The minister maintains that police investigations will suffice to determine what illegalities are being committed and who is committing them, and that this will give the government the information it needs to apply corrective measures. But public trust in the government's ability and willingness to do so has eroded to the point where a more thorough airing of the situation is now imperative.
What is needed is a two-pronged approach. There must be a continued, and even steppedup, police operation to root out those who may be breaking the law and send them to trial, where stiff deterrent penalties should be meted out if guilt is established. There must also be a public inquiry whose primary function is not to assign blame so much as to fully clarify what has gone wrong and to establish corrective measures to keep the province from ever falling into such a morass again.
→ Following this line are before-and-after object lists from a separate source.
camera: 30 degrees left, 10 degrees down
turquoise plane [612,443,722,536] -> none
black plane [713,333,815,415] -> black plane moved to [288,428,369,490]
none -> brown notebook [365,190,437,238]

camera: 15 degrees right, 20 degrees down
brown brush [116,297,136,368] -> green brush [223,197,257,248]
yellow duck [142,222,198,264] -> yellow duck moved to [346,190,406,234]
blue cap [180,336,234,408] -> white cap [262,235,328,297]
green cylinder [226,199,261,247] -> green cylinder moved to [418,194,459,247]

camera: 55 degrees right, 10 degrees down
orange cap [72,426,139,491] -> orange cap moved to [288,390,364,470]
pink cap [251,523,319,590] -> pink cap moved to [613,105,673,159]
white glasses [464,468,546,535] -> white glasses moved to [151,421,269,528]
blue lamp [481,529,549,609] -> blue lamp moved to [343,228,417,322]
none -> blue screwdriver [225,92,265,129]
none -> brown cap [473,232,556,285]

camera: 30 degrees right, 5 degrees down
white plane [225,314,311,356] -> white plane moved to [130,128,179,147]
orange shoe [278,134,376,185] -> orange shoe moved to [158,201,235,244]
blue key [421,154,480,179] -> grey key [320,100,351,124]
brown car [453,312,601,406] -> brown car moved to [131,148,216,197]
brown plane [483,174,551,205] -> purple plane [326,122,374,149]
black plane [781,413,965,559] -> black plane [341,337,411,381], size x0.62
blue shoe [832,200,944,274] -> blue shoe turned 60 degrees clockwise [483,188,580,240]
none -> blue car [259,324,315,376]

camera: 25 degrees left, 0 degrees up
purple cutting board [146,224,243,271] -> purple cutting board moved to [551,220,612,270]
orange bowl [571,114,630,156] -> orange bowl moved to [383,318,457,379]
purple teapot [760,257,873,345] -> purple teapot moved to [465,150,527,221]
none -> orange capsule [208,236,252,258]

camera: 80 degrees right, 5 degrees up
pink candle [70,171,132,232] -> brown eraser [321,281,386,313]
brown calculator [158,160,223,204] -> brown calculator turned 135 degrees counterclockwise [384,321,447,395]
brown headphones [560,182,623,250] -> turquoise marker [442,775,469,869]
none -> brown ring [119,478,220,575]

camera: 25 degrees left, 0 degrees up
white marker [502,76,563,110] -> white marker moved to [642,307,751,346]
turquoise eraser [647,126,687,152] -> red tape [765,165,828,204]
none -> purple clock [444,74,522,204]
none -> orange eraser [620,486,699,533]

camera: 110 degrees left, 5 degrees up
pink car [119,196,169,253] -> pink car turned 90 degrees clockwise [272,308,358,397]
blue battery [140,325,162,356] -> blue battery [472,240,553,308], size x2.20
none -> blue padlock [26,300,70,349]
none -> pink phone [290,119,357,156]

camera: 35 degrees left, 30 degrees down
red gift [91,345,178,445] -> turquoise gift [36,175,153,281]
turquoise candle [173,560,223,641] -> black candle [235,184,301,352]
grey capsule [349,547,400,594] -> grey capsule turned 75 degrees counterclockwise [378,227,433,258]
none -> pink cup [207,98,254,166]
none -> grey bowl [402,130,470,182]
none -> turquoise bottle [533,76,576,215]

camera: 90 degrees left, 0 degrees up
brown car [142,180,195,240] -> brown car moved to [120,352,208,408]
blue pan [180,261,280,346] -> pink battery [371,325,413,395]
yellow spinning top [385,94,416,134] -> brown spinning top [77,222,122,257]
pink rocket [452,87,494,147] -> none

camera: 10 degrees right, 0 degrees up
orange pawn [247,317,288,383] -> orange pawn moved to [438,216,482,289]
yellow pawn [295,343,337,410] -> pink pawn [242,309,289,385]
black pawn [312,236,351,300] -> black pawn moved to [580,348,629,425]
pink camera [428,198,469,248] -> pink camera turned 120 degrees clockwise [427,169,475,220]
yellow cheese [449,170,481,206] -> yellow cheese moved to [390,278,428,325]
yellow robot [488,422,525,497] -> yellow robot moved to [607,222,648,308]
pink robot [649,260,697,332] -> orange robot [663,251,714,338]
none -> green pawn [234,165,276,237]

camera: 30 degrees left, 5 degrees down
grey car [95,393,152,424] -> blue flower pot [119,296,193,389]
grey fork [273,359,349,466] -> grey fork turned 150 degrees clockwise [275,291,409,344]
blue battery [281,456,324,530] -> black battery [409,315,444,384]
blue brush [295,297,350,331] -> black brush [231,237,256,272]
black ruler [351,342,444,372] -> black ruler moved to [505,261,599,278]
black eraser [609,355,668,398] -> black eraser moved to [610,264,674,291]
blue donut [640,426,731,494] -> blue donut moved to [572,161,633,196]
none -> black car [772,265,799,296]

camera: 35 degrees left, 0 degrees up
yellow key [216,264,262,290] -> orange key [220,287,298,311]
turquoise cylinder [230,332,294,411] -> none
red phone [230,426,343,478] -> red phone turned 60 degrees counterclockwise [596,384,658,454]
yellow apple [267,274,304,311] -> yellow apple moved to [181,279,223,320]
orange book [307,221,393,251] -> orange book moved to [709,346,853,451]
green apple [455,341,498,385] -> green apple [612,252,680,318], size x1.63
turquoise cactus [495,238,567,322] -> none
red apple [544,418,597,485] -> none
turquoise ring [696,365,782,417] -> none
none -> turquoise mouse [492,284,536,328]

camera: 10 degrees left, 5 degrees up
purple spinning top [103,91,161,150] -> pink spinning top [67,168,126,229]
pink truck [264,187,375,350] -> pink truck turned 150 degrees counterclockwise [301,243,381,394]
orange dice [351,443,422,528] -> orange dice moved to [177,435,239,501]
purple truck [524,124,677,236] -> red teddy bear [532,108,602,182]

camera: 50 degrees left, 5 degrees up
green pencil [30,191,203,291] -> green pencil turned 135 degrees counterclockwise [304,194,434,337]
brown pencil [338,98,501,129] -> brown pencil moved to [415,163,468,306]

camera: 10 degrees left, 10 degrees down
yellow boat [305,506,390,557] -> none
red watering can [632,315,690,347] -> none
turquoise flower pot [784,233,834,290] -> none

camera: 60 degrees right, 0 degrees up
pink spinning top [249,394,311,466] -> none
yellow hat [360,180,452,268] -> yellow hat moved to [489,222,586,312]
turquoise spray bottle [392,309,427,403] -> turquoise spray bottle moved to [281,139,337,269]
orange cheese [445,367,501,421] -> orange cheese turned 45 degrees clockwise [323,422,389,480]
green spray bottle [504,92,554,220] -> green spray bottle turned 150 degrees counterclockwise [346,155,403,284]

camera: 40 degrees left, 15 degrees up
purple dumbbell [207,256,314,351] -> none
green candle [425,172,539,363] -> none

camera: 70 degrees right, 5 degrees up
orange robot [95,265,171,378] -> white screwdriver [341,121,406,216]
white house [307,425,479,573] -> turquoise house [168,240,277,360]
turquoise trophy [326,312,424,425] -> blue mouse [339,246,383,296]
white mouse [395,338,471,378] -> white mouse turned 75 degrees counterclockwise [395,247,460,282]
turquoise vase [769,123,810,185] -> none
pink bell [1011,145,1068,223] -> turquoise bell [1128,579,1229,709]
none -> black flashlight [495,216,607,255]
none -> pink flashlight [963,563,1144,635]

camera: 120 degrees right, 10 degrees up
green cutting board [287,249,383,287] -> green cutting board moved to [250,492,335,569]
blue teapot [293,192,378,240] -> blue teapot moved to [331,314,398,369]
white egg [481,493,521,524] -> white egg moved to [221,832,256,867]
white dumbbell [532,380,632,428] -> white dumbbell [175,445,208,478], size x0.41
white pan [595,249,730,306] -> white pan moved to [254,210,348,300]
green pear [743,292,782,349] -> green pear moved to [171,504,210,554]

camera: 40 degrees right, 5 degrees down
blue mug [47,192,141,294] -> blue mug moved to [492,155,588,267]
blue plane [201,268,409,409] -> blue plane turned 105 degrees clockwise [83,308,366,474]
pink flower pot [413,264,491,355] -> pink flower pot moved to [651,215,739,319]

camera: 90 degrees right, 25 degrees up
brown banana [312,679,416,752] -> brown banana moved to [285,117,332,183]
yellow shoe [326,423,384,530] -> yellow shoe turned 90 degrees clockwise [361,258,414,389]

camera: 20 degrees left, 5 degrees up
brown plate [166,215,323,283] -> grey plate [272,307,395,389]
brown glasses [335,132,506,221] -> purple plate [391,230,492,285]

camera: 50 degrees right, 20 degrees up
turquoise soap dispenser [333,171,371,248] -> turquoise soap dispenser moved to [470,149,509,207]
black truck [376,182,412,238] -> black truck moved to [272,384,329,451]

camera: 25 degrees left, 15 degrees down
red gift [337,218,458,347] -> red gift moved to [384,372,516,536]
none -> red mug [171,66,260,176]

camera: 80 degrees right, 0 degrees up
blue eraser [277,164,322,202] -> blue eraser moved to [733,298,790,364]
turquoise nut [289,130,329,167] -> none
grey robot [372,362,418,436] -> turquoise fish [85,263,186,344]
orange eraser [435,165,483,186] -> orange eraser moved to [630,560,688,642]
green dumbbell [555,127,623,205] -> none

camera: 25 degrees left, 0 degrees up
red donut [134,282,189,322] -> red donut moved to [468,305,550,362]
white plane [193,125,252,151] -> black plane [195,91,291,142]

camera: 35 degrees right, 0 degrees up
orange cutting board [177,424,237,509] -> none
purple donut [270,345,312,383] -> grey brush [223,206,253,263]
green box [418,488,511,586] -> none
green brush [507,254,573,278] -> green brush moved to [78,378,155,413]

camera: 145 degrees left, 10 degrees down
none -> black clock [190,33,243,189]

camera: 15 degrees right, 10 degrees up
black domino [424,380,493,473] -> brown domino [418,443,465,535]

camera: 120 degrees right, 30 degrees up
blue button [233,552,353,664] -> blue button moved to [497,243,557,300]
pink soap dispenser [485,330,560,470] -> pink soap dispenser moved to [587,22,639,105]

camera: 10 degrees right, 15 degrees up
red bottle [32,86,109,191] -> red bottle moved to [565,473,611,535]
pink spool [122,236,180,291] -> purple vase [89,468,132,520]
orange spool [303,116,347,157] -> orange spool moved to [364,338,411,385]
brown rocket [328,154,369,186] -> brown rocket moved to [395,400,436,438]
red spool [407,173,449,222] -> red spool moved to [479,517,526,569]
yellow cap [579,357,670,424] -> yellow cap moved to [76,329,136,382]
The Charest government has been resisting the calls for such an inquiry. One has to assume that a large part of the reason - though it has of course remained unstated - is that the government's management of the construction industry and public-infrastructure works would probably be revealed as deficient. But then, it is inconceivable that the corruption in the construction industry is limited to the eight years that the Charest government has been in office. It is too entrenched for that. It is quite likely that a thorough inquiry would also hang blame on previous governments for sins of omission and commission. Furthermore, a case last year in which a construction firm pleaded guilty to illicit political contributions revealed that the Liberals were not the only recipients.
The Liberals have more to gain than to lose by doing the right thing, which is to call a full public inquiry. In not doing so, after this damning report, they will surely be lost.